Figure 7. Among-sample similarity in eDNA composition.

Color scale represents pairwise values of Spearman’s rank correlation coefficient and the order of samples is based on clustering by Ward’s method. Technical replicate pairs are marked by matching colored boxes. Taxa with a prevalence of less than four samples at a minimum abundance of 0.1% (prior to transformation) were excluded.

Figure 8. Per-taxon changes in average eDNA composition above and below the Hogansburg Dam, NY, USA.

Averages are of five biological replicates at each site, and only taxa detected in at least two of the five sampling events at a single site were included.
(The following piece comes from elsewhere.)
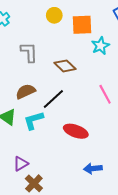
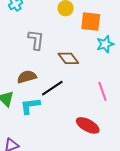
red ellipse: (76, 131) -> (88, 125), moved

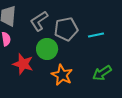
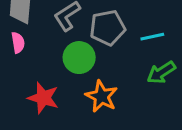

Asterisks indicate zero detections above the 0.1% threshold for that taxon at the corresponding site. Taxa are sorted by average log-ratio composition at site 3 (below the dam), in descending order.

Figure 9. Haplotype distribution for two groups of taxa show shifts coincident with the Hogansburg Dam, NY, USA.

Samples with greater than 1,500 total counts are shown ordered from downstream to upstream, by sampling date, with the dam location marked by a red line. For samples with technical replicates, only the replicate with the highest total counts is shown. Values are shown as proportion of counts for equivalence of scale across samples. (A) Shows four Etheostoma bins, including Etheostoma haplotype 1 (Etheostoma H1) which is of uncertain taxonomy but is closest by edit distance to E. nigrum (see text for details). (B) Shows aggregate values obtained for reference sequences of Ictalurus punctatus and for the novel haplotype attributed to that species (Ictalurus punctatus H1).